Let’s break that down:

  • huggingface is the premier website to find ML models
  • GGUF is the format used by llama.cpp which is the library we will use to run the model
  • LLaMa 2 and not 1 because the licencing of the first version was for research only
  • 7B stands for the number of parameters, in this case 7 Billion. We’re opting for the smallest one to get things started
  • -Chat is the chat dialogue optimised model. You can get the non-chat model later to try it out and find the difference.

Here is a working link at time of writing.

6: Clone the repository for llama-cpp-python

Clone the following repository: abetlen/llama-cpp-python.

This will provide us with the API server.

7: Build the cuda_simple image

Go to docker/cuda_simple and build the Docker image using docker build -t cuda_simple .

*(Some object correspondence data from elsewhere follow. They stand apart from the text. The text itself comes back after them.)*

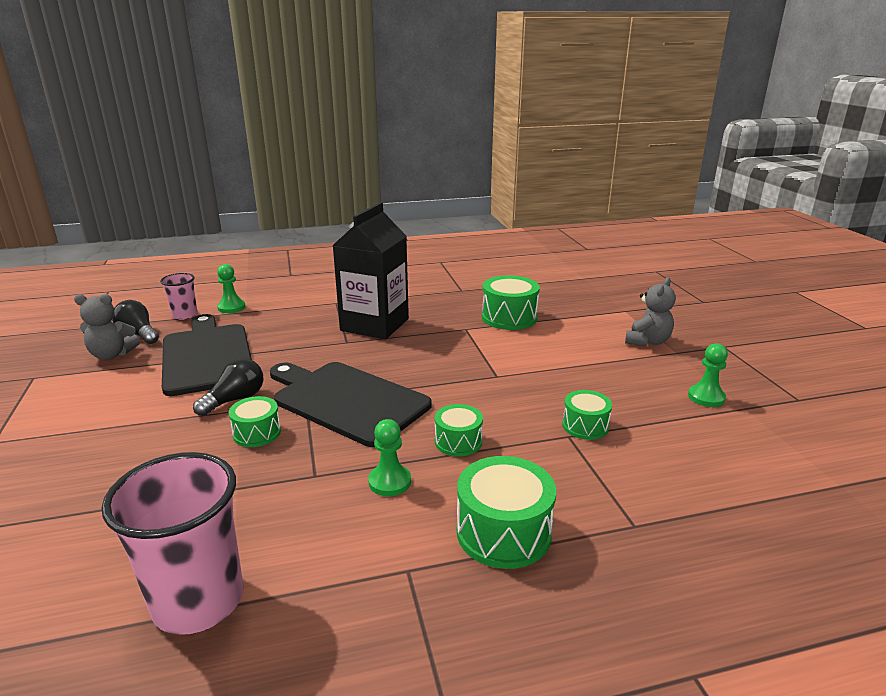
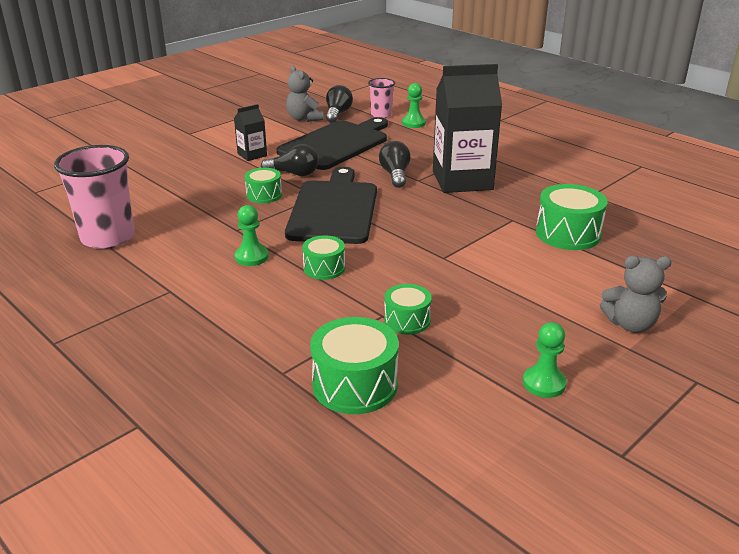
camera: 60 degrees right, 5 degrees up
(143, 412) = (252, 155): none -> black carton
(321, 349) = (395, 175): none -> black light bulb
(503, 532) = (231, 316): green drum -> green drum (355, 385)

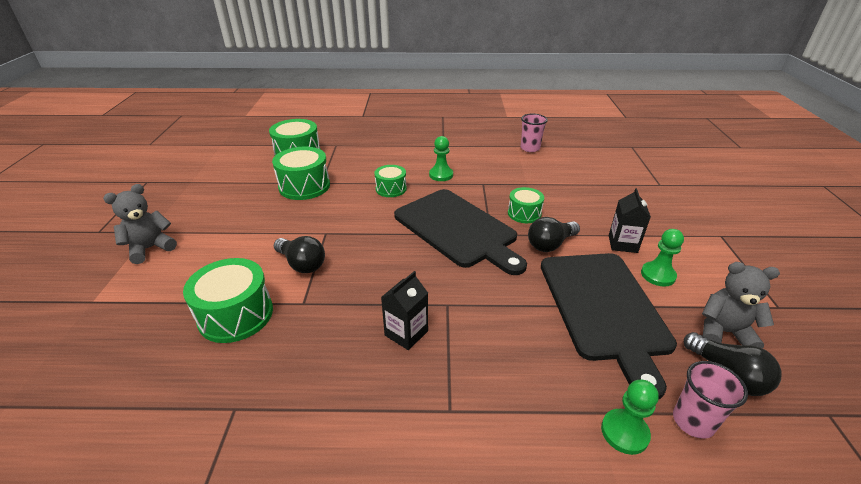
camera: 135 degrees right, 5 degrees up
(108, 237) = (530, 148): pink cup -> pink cup, size x0.54
(395, 175) = (477, 298): black light bulb -> black light bulb (302, 264)
(407, 320) = (304, 186): green drum -> green drum, size x1.65
(462, 180) = (406, 333): black carton -> black carton, size x0.46
(544, 383) = (200, 192): green pawn -> green pawn (658, 275)

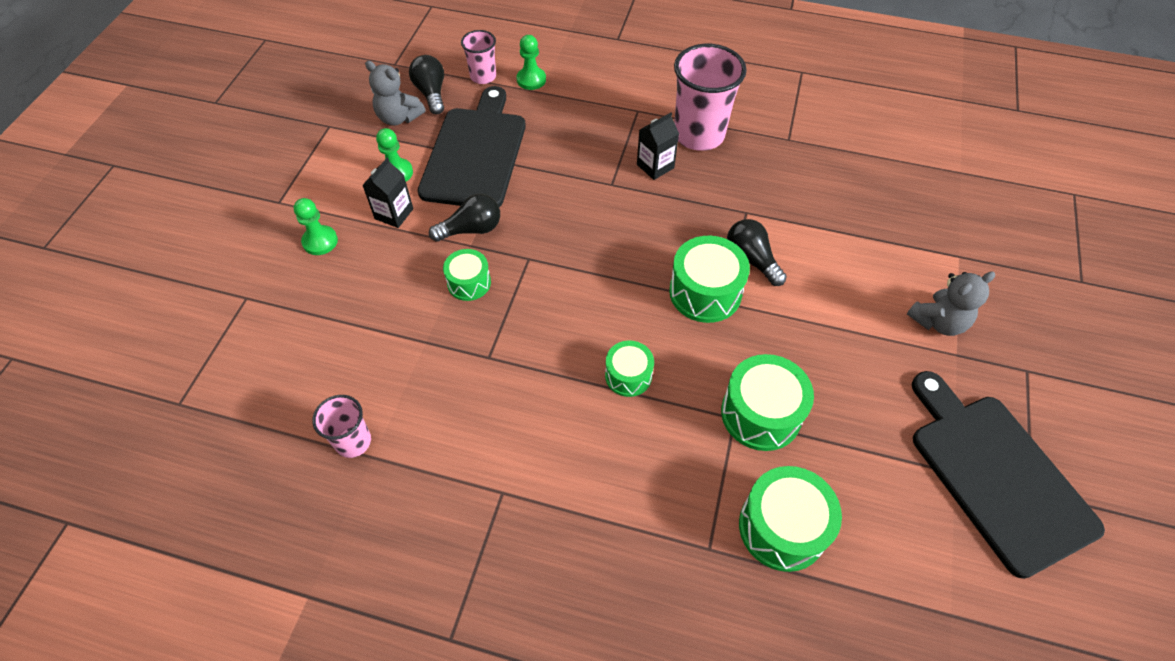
camera: 165 degrees left, 20 degrees up
(236, 315) = (808, 212): green drum -> green drum (705, 292)
(359, 388) = (699, 135): none -> pink cup
(441, 175) = (542, 395): green pawn -> green pawn (320, 241)
(457, 229) = (564, 274): black cutting board -> black cutting board (997, 475)

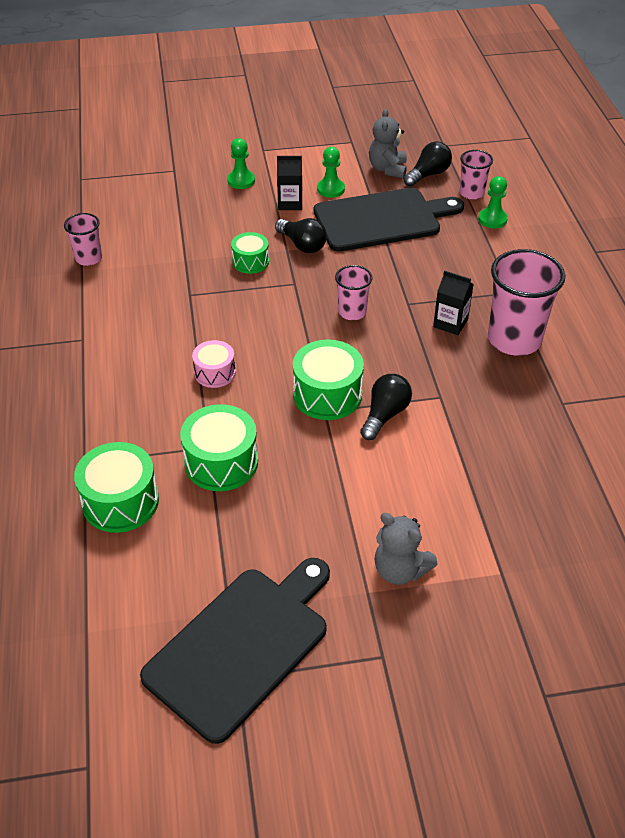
camera: 65 degrees right, 10 degrees down
(599, 229) = (352, 312): none -> pink cup
(628, 375) = (215, 373): green drum -> pink drum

Note: You must edit the CUDA_IMAGE argument at the top of this Dockerfile to match the version of CUDA on your machine.

8: Bring up the webserver

For my original usecase (an LLM capable of answering questions about Maltese Law), I used a docker compose file to bring up multiple services. Here is the minimal parts I needed to bring up just the LLM API:

version: '3.5'

services:
  llama-api:
    image: cuda_simple:latest
    ports:
      - 8000:8000
    cap_add:
      - SYS_RESOURCE
    environment:
      USE_MLOCK: 0
      MODEL: /models/7B/llama-2-7b-chat.Q4_0.gguf
      N_GPU_LAYERS: 35
      MAX_TOKENS: 1024
      CONTEXT_WINDOWS: 2048
    volumes:
      - /home/simon/models:/models
    deploy:
      resources:
        reservations:
          devices:
            - driver: nvidia
              count: 1
              capabilities: [gpu]
    restart: unless-stopped

Breaking it down:

  • llama-2-7b-chat.Q4_0.gguf: this is the filename of the 4 bit quantized model I downloaded from huggingface. This needs to match the filename that you downloaded. A less quantized (meaning 5 bit, 6 bit, 8 bit, etc) version will take more RAM to run but may perform better.
  • N_GPU_LAYERS: this specifies the nubmer of layers to run on the GPU. Ideally you run all of them to get the best performance, however your VRAM is another limiting factor here.
  • /home/simon/models: this is the directory where I store models. The full path on the host in my case would be /home/simon/models/7B/llama-2-7b-chat.Q4_0.gguf.

To bring it up, you can do docker-compose up

If all works as expected, you should see the following logs:

API logs

Testing

You should be able to access the API docs at <host_ip_address:8000/docs

API docs

The docs will also let you try out a query using the Try it out button. Here you can see the response for "The capital of France is:" and the corresponding increase in GPU usage as the LLM processes a response.

Example result

Conclusion

The next steps for me are to try out the CodeLlama model, a model optimised to produce Python code and see if I can connect it easily with VS Code, providing a locally hosted version of something like GitHub Copilot without having to pay for the subscription cost.